> **What the exercise asks**: Among these records, which lines include "icon"? Copy them out.

[Front-end code change data]
------------------------------------

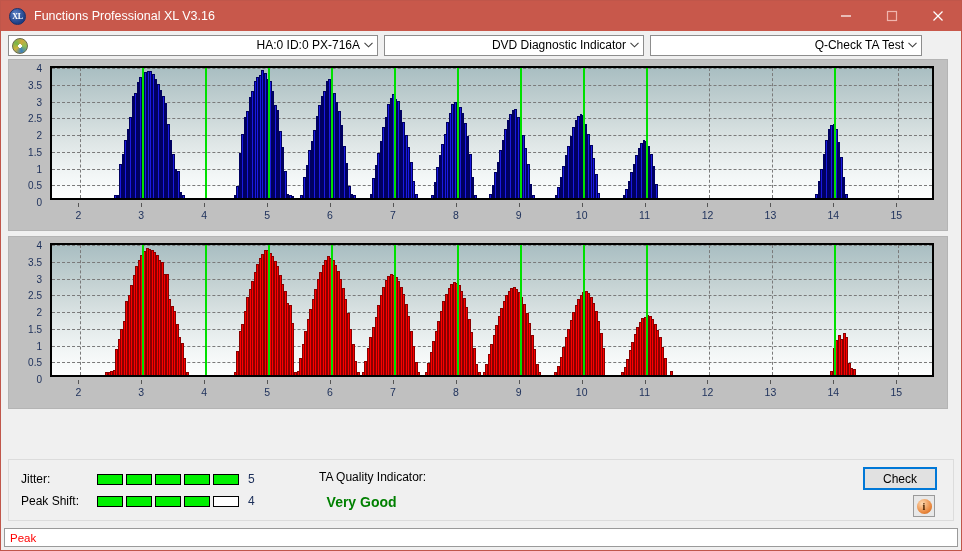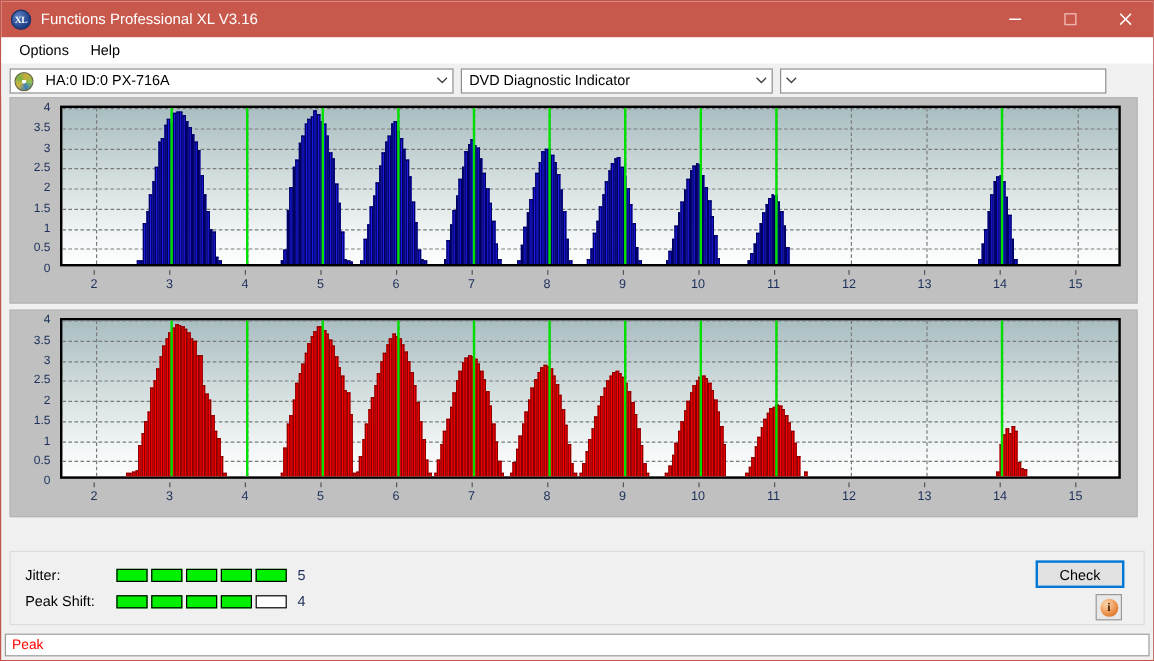--- a/index.html
+++ b/index.html
@@ -92,20 +92,21 @@
     align-items: center;
     position: relative;
     font-size: 12px;
     color: #000;
   }
   .combo .lbl {
     padding-left: 6px;
     white-space: nowrap;
     overflow: hidden;
     flex: 1 1 auto;
+    text-align: right;
   }
   .combo .chev {
     width: 17px;
     display: flex; align-items: center; justify-content: center;
     flex: 0 0 auto;
   }
   .combo-drive { width: 370px; padding-left: 23px; }
   .drive-icon {
     position: absolute;
     left: 3px; top: 2px;
@@ -322,44 +323,41 @@
       </div>
       <div class="win-btn">
         <svg width="12" height="12" viewBox="0 0 12 12">
             <line x1="1.5" y1="1.5" x2="10.5" y2="10.5" stroke="#fff" stroke-width="1.3"></line>
             <line x1="10.5" y1="1.5" x2="1.5" y2="10.5" stroke="#fff" stroke-width="1.3"></line>
           </svg>
       </div>
     </div>
   </div>
 
-  <div class="menubar">
-    <div class="menu-item">Options</div>
-    <div class="menu-item">Help</div>
-  </div>
 
   <div class="toolbar">
     <div class="combo combo-drive">
       <span class="drive-icon"></span>
       <span class="lbl">HA:0 ID:0  PX-716A</span>
       <span class="chev">
         <svg width="9" height="6" viewBox="0 0 9 6">
             <path d="M0.5 0.8 L4.5 4.8 L8.5 0.8" fill="none" stroke="#404040" stroke-width="1.1"></path>
           </svg>
       </span>
     </div>
     <div class="combo combo-func">
       <span class="lbl">DVD Diagnostic Indicator</span>
       <span class="chev">
         <svg width="9" height="6" viewBox="0 0 9 6">
             <path d="M0.5 0.8 L4.5 4.8 L8.5 0.8" fill="none" stroke="#404040" stroke-width="1.1"></path>
           </svg>
       </span>
     </div>
     <div class="combo combo-test">
+      <span class="lbl">Q-Check TA Test</span>
       <span class="chev">
         <svg width="9" height="6" viewBox="0 0 9 6">
             <path d="M0.5 0.8 L4.5 4.8 L8.5 0.8" fill="none" stroke="#404040" stroke-width="1.1"></path>
           </svg>
       </span>
     </div>
   </div>
 
   <div class="charts-area">
     <div class="chart-panel">
@@ -915,20 +913,24 @@
             <span class="seg on"></span>
             <span class="seg on"></span>
             <span class="seg on"></span>
             <span class="seg on"></span>
             <span class="seg"></span>
           </span>
         <span class="meter-val">4</span>
       </div>
     </div>
 
+    <div class="tqi">
+      <div>TA Quality Indicator:</div>
+      <div class="tqi-value">Very Good</div>
+    </div>
 
     <div class="start-btn">Check</div>
     <div class="info-btn">
       <span class="info-circ">i</span>
     </div>
   </div>
 
   <div class="statusbar">
     <span>Peak</span>
   </div>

------------------------------------

> **Solution for this task**:
   .drive-icon {
       <span class="drive-icon"></span>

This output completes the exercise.